- **Task goal**
Can you reproduce, word for word, the stretch of the listing that starts with the line containing "Total Trades" and continues through the line containing "Reading left to right, what", with both of those lines included and nothing else?

- **Input for this task**
• • • • •

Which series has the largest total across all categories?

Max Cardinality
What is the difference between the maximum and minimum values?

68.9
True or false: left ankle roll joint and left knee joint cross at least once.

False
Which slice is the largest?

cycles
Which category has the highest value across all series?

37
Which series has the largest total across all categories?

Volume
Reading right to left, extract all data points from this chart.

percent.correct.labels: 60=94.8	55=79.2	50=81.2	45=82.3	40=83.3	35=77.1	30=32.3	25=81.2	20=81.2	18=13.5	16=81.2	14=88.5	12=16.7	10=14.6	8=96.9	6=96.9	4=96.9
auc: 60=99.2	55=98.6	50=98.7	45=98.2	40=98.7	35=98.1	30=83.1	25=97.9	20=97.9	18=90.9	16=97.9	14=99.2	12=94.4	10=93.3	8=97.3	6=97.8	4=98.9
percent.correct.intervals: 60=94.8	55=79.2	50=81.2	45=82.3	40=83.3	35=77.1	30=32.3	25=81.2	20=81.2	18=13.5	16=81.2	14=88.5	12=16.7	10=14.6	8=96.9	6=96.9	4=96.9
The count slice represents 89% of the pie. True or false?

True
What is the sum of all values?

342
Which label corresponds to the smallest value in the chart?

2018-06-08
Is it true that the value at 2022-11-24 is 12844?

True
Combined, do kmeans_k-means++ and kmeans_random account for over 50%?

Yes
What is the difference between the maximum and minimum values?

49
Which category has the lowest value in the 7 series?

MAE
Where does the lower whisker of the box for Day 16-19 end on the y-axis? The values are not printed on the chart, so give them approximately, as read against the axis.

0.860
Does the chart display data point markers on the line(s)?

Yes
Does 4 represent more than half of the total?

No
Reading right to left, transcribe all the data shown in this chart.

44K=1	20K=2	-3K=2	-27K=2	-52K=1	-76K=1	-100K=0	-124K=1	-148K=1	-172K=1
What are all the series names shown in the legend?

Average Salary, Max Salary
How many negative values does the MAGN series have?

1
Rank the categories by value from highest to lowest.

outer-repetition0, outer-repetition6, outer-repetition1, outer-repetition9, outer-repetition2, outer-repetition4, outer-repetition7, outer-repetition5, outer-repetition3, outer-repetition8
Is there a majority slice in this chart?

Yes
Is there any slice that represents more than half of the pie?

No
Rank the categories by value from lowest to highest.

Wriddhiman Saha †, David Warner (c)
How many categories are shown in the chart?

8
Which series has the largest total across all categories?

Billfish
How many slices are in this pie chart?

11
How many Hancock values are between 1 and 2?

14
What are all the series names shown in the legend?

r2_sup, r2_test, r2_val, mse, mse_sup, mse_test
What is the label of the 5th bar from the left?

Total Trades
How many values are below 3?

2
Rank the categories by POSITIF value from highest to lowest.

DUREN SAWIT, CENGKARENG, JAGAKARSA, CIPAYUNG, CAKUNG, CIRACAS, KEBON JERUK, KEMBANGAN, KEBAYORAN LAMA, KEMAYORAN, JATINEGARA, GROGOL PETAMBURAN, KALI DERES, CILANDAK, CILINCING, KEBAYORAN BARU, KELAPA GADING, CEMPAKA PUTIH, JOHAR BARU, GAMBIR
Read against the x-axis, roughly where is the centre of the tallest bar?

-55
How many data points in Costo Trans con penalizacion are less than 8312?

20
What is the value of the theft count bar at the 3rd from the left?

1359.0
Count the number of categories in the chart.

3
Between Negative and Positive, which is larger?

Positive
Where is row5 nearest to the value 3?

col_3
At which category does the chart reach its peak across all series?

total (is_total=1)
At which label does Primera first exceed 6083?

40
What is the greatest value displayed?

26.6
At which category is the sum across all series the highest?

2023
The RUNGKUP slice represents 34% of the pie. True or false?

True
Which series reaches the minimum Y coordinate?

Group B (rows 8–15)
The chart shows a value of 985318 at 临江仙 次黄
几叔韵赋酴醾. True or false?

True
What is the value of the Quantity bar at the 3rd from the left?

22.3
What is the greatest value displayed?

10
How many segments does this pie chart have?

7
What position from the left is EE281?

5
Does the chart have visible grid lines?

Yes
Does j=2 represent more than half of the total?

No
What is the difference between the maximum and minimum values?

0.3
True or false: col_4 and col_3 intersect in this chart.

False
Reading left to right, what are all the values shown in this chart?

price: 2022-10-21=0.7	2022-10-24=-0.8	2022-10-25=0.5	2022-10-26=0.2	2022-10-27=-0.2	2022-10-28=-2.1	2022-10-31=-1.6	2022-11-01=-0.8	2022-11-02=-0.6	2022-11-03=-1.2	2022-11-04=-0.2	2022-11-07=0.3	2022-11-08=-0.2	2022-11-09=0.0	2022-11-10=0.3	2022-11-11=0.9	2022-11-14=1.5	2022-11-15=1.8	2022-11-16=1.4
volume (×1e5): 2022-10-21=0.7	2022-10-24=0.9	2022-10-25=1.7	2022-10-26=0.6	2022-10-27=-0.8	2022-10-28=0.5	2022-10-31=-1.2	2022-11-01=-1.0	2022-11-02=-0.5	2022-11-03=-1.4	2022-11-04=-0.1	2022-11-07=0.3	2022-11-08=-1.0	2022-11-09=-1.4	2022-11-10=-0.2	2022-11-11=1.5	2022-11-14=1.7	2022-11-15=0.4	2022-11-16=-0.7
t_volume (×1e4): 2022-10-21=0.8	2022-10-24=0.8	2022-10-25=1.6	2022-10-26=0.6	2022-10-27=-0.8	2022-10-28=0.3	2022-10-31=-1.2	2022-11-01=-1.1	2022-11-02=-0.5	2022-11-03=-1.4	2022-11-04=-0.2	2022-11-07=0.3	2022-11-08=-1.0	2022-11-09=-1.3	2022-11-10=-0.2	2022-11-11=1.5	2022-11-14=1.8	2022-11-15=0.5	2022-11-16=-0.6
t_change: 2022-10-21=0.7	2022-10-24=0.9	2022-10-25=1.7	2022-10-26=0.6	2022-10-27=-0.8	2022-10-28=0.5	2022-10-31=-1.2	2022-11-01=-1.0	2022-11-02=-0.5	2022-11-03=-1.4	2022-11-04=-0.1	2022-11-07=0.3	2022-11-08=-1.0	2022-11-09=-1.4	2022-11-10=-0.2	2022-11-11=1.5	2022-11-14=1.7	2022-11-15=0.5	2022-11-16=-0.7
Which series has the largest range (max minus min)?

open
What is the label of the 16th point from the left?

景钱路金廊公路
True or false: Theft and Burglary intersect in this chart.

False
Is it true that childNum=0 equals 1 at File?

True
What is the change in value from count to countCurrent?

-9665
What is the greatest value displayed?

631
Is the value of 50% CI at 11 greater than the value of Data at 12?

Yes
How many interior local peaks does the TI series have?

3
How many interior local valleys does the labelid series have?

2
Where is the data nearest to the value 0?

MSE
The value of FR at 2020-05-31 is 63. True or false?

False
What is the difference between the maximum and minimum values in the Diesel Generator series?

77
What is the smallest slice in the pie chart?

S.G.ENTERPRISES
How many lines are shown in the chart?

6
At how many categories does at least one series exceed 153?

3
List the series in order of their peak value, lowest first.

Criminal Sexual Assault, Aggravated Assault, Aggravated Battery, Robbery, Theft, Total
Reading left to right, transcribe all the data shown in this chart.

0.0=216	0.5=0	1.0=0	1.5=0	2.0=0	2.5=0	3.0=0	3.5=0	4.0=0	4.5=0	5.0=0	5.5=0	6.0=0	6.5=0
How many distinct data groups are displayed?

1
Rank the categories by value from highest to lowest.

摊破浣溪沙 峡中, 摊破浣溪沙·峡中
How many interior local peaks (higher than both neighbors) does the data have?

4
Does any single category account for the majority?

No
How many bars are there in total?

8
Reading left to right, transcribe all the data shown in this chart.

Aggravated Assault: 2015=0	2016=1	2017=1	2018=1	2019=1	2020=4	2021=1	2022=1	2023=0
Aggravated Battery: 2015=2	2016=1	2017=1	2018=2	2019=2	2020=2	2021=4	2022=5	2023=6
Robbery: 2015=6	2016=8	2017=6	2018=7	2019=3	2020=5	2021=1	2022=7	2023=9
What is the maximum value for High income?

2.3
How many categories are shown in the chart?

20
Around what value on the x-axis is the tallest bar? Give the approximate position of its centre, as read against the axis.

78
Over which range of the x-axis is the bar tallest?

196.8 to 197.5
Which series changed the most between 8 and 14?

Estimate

• • • • •

- **Answer space**
Total Trades
How many values are below 3?

2
Rank the categories by POSITIF value from highest to lowest.

DUREN SAWIT, CENGKARENG, JAGAKARSA, CIPAYUNG, CAKUNG, CIRACAS, KEBON JERUK, KEMBANGAN, KEBAYORAN LAMA, KEMAYORAN, JATINEGARA, GROGOL PETAMBURAN, KALI DERES, CILANDAK, CILINCING, KEBAYORAN BARU, KELAPA GADING, CEMPAKA PUTIH, JOHAR BARU, GAMBIR
Read against the x-axis, roughly where is the centre of the tallest bar?

-55
How many data points in Costo Trans con penalizacion are less than 8312?

20
What is the value of the theft count bar at the 3rd from the left?

1359.0
Count the number of categories in the chart.

3
Between Negative and Positive, which is larger?

Positive
Where is row5 nearest to the value 3?

col_3
At which category does the chart reach its peak across all series?

total (is_total=1)
At which label does Primera first exceed 6083?

40
What is the greatest value displayed?

26.6
At which category is the sum across all series the highest?

2023
The RUNGKUP slice represents 34% of the pie. True or false?

True
Which series reaches the minimum Y coordinate?

Group B (rows 8–15)
The chart shows a value of 985318 at 临江仙 次黄
几叔韵赋酴醾. True or false?

True
What is the value of the Quantity bar at the 3rd from the left?

22.3
What is the greatest value displayed?

10
How many segments does this pie chart have?

7
What position from the left is EE281?

5
Does the chart have visible grid lines?

Yes
Does j=2 represent more than half of the total?

No
What is the difference between the maximum and minimum values?

0.3
True or false: col_4 and col_3 intersect in this chart.

False
Reading left to right, what are all the values shown in this chart?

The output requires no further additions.